Damien Rompapas
Damien Rompapas

Reputation: 21

Formatting data for use in Streamplot

I'm having a little trouble, mostly because it's a little hard for me to wrap into python world for matplotlib.

I have 4 1D arrays as follows:

x -> x positions
y -> y positions
u -> x velocities
v -> y velocities

Which I've described in python variables as follows (these are populated by the data I'm reading which is irrelevant, each 1D array is equal in length)

x_points : List[float] = []
y_points : List[float] = []
x_vel : List[float] = []
y_vel : List[float] = []

And I'm having a hard time transferring these 1D arrays into a format that can be used to plot a streamline graph. (I'm trying to follow the answer from this question here but am still scratching my head) Currently my code looks like this (I've omitted the data population)

import matplotlib.pyplot as plt
import matplotlib.gridspec as gridspec
import numpy as np
import pandas as pd
x_points : List[float] = []
y_points : List[float] = []
x_vel : List[float] = []
y_vel : List[float] = []
#Data Population
#End Data Population
xi = np.linspace(-20, 20, len(x_points))
yi = np.linspace(-20, 20, len(z_points))
X, Y = np.meshgrid(xi, yi)
U = interpolate.griddata((x_points, y_points), x_vel, (X, Y), method='cubic')
V = interpolate.griddata((x_points, y_points), y_vel, (X, Y), method='cubic')
f, ax = plt.subplots(figsize=(6,6))
ax.streamplot(X,Y,U,V, density=[0.2,1])

which I'm already aware will not work.

Could I have some help describing how I should transform the 4 1D arrays into something that streamplot is happy with?

Upvotes: 2

Views: 637

Answers (2)

Damien Rompapas
Damien Rompapas

Reputation: 21

The problem was that python was giving me a series of errors relating to a mismatch in array sizes.
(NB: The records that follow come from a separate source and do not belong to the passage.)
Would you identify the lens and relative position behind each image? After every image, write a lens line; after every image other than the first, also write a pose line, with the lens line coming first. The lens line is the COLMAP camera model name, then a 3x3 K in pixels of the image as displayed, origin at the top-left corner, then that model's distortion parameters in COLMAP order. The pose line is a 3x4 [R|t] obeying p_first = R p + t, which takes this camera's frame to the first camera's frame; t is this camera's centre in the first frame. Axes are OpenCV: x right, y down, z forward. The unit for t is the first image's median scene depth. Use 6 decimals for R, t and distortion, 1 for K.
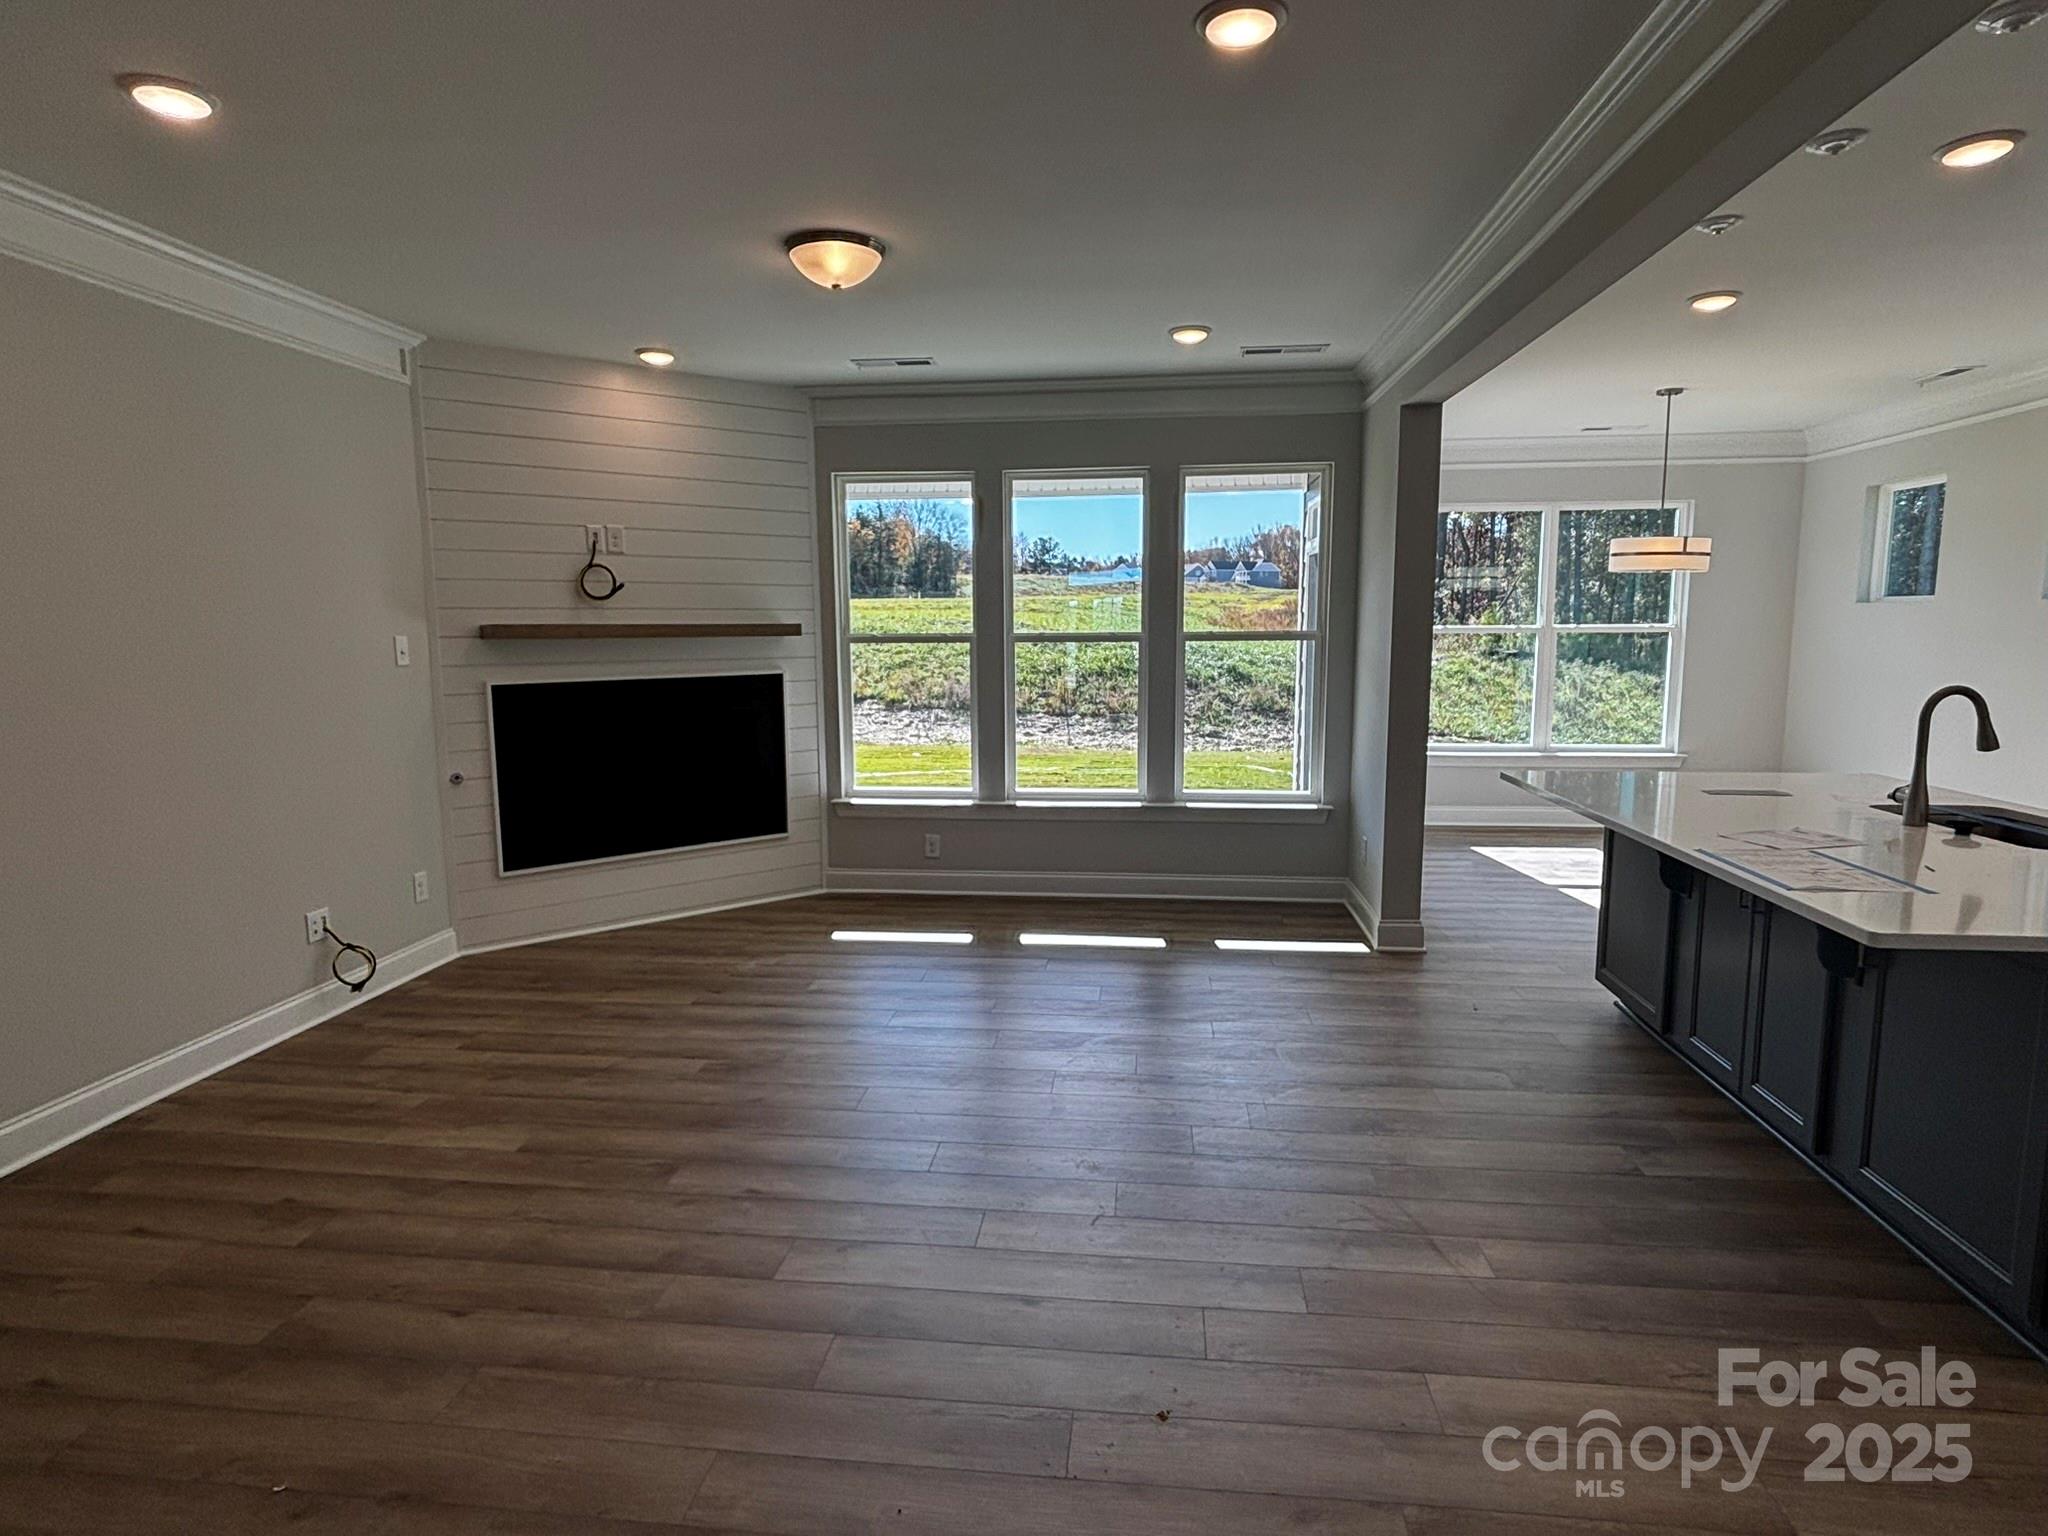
lens RADIAL K [[1127.7, 0, 1021.8], [0, 1127.7, 774.9], [0, 0, 1]] dist [0.014967, -0.020579]
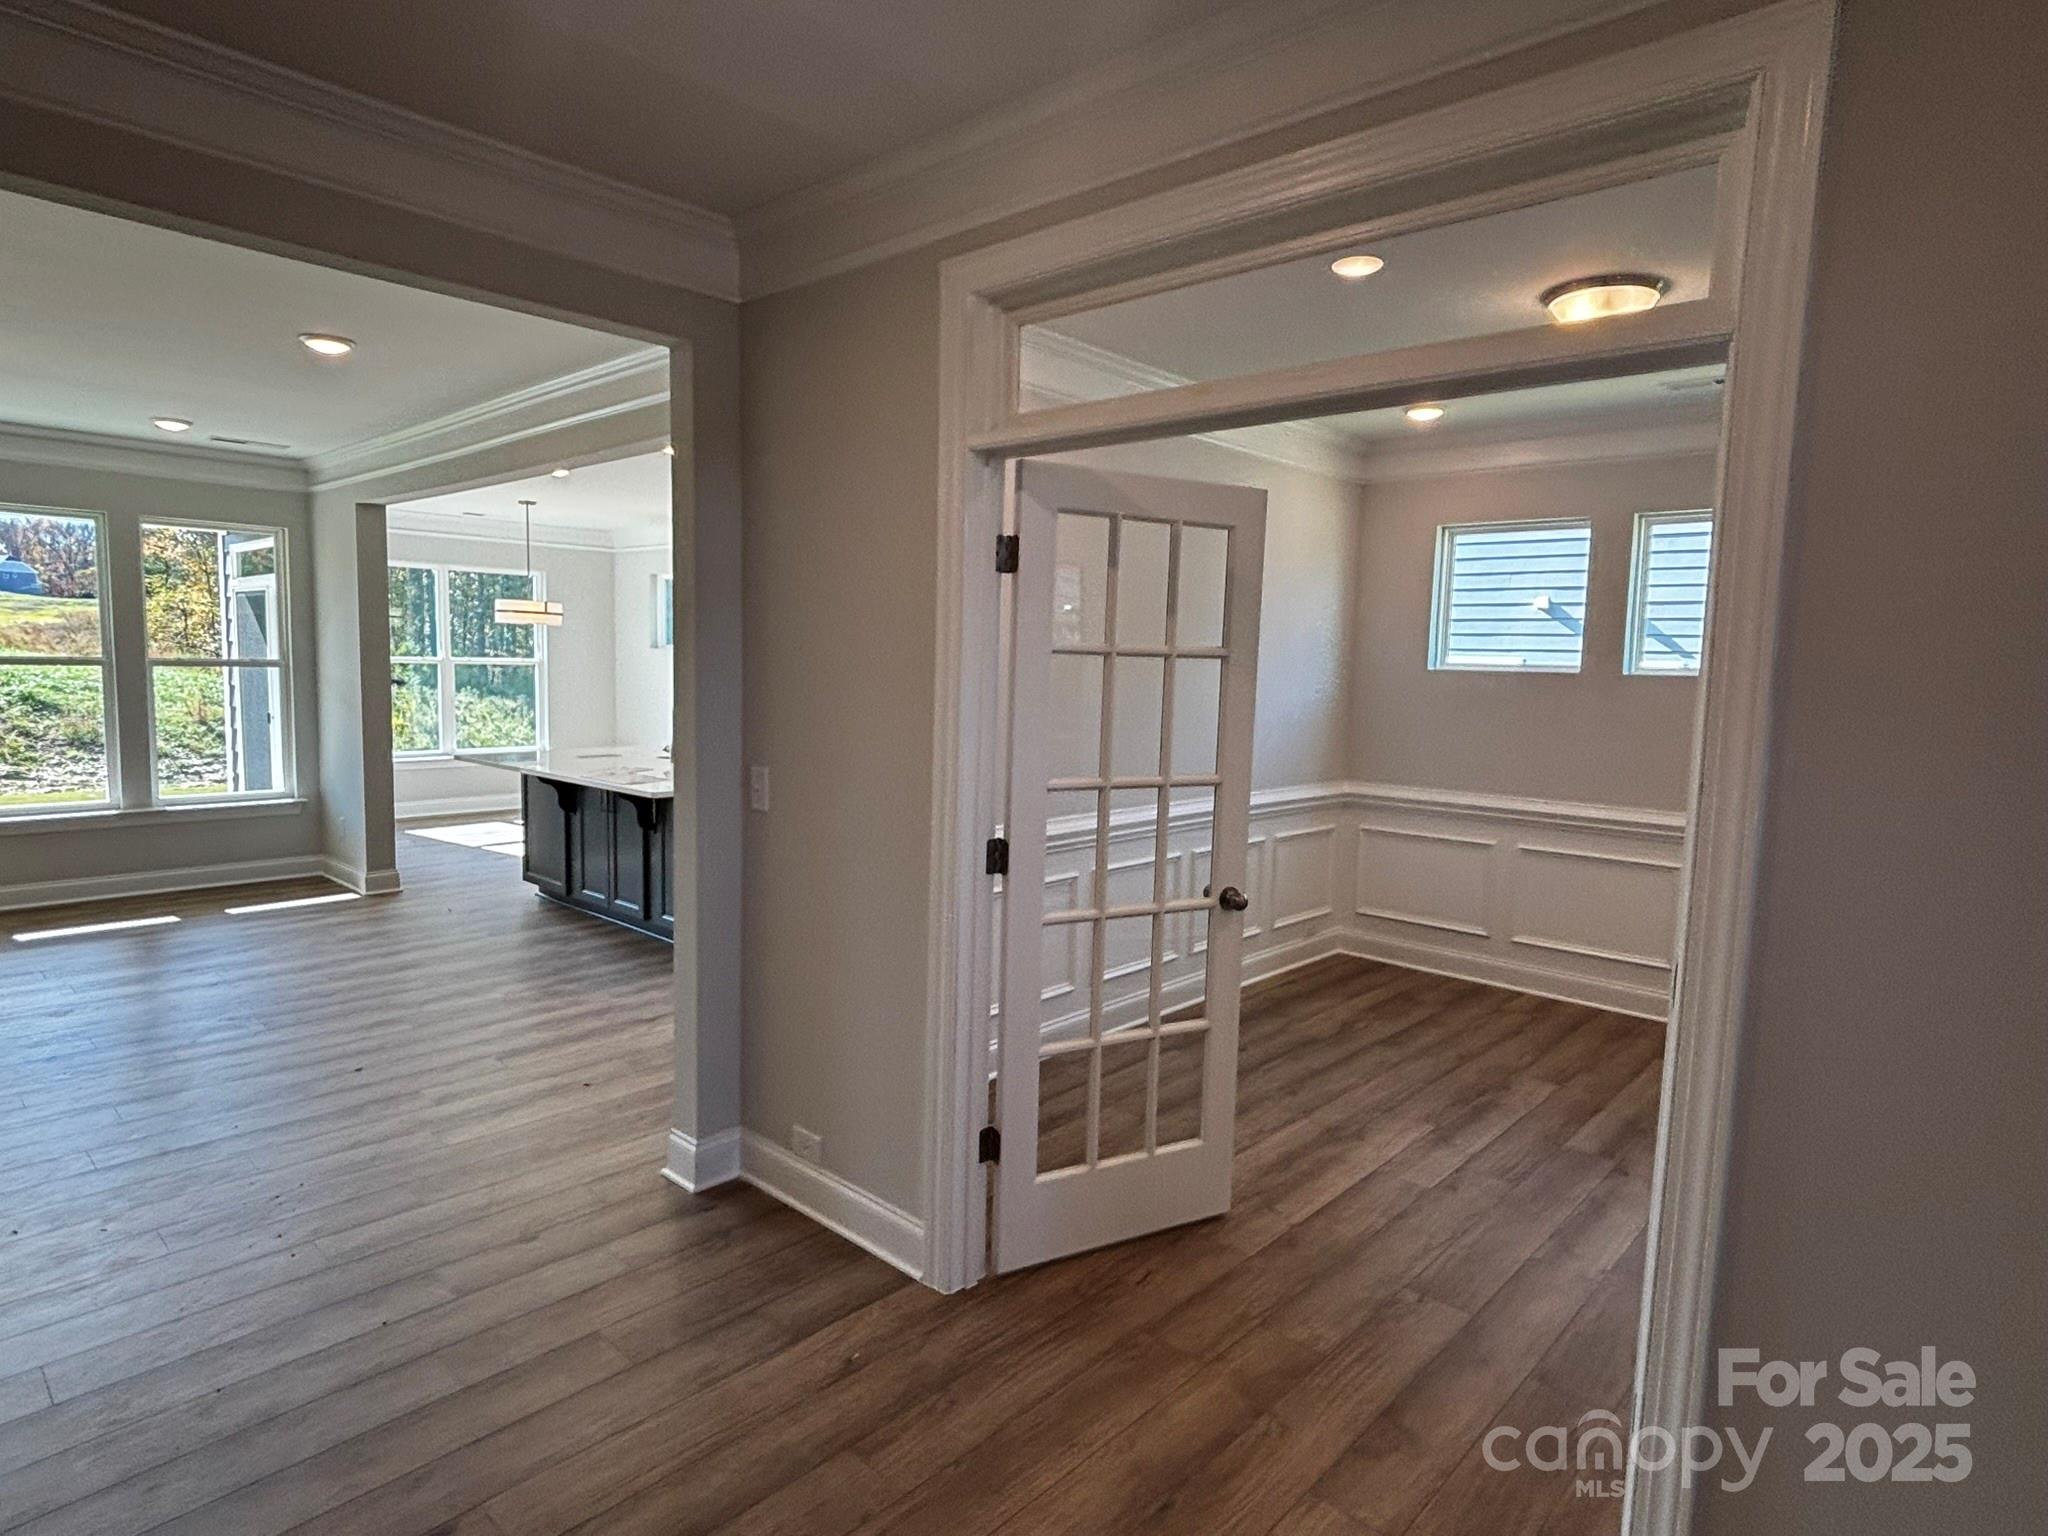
lens RADIAL K [[1127.7, 0, 1016.7], [0, 1127.7, 756.3], [0, 0, 1]] dist [0.014967, -0.020579]
pose [[0.593838, -0.048186, 0.803141, -0.149060], [0.080521, 0.996753, 0.000266, 0.024518], [-0.800546, 0.064512, 0.595790, -0.220766]]
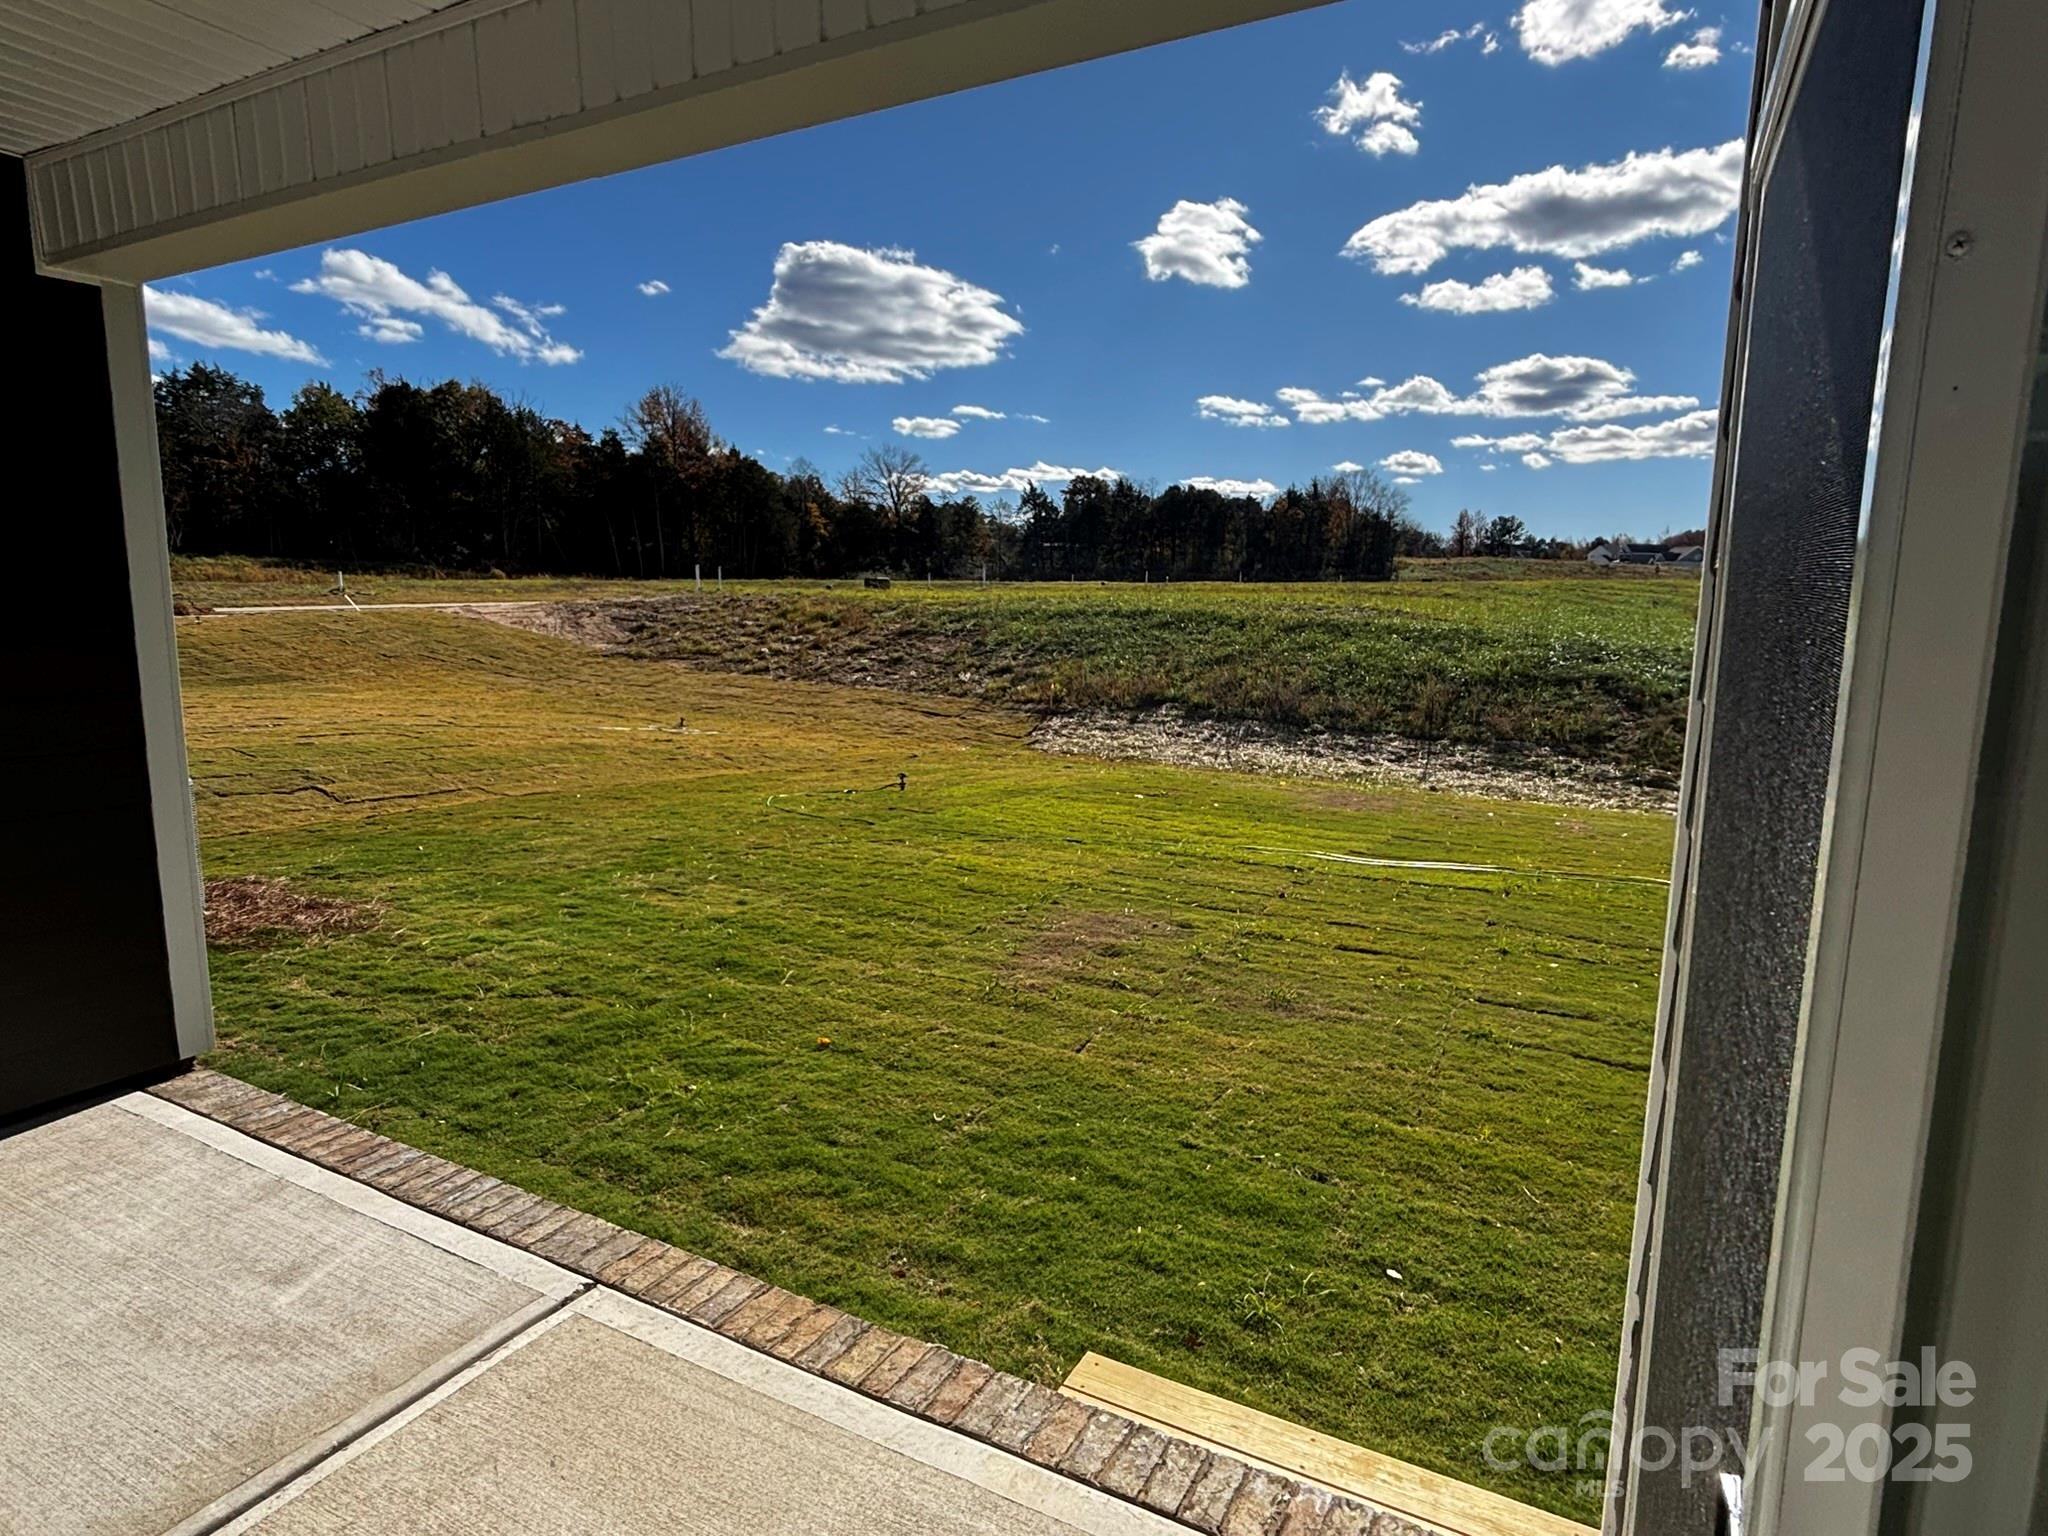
lens RADIAL K [[1127.7, 0, 1015.8], [0, 1127.7, 778.4], [0, 0, 1]] dist [0.014967, -0.020579]
pose [[0.927367, 0.076560, -0.366238, 0.165951], [-0.070052, 0.997060, 0.031048, -0.084873], [0.367538, -0.003138, 0.930003, 0.609223]]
I've figured it out, it turns out I was quite close, and the answer was quite simple, but I'm getting some rather strange results.

First the answer: when calling np.linspace, I need to use the min/max values for each axis, I've attached the correct code below (where min/max obtain the smallest/largest values in the list)

import matplotlib.pyplot as plt
import matplotlib.gridspec as gridspec
import numpy as np
import pandas as pd
x_points : List[float] = []
y_points : List[float] = []
x_vel : List[float] = []
y_vel : List[float] = []
#Data Population
#End Data Population
x_min : float = min(x_vel)
y_min : float = min(y_vel)
x_max : float = max(x_vel)
y_max : float = max(y_vel)
xi = np.linspace(x_min, y_max, len(x_points))
yi = np.linspace(y_min, y_max, len(y_points))
X, Y = np.meshgrid(xi, yi)
U = interpolate.griddata((x_points, y_points), x_vel, (X, Y), method='cubic')
V = interpolate.griddata((x_points, y_points), y_vel, (X, Y), method='cubic')
f, ax = plt.subplots(figsize=(6,6))
plt.streamplot(X, Y, U, V, color=U**2+V**2, linewidth=1, cmap=plt.cm.autumn)

The results look roughly like what I was expecting, but are extremely scattered/spaced out I would expect the flow to be much tighter grouped

Any way I can achieve this?

Results

Upvotes: 0

Shintlor
Shintlor

Reputation: 812

At my end the code is working, I skipped declaring the lists though (it is nor necessary).

I had to correct a minor typo -> z_points doesn't exist, I guess you want y_points instead.

I used some mock data to test your code:

import matplotlib.pyplot as plt
import matplotlib.gridspec as gridspec
import numpy as np
import pandas as pd
from scipy import interpolate

x_points = np.random.normal(3,5, size=1000)
y_points = np.random.normal(1,2, size=1000)
x_vel = np.random.exponential(size=1000)
y_vel = np.random.exponential(5,size=1000

xi = np.linspace(-20, 20, len(x_points))
yi = np.linspace(-20, 20, len(y_points))
X, Y = np.meshgrid(xi, yi)
U = interpolate.griddata((x_points, y_points), x_vel, (X, Y), method='cubic')
V = interpolate.griddata((x_points, y_points), y_vel, (X, Y), method='cubic')
f, ax = plt.subplots(figsize=(6,6))
ax.streamplot(X,Y,U,V, density=[0.2,1])

which outputs

Demo Plot

So in the end I guess your input data has not the correct format. How are you populating your data? Maybe recasting the data from a list to a numpy array would already do the trick.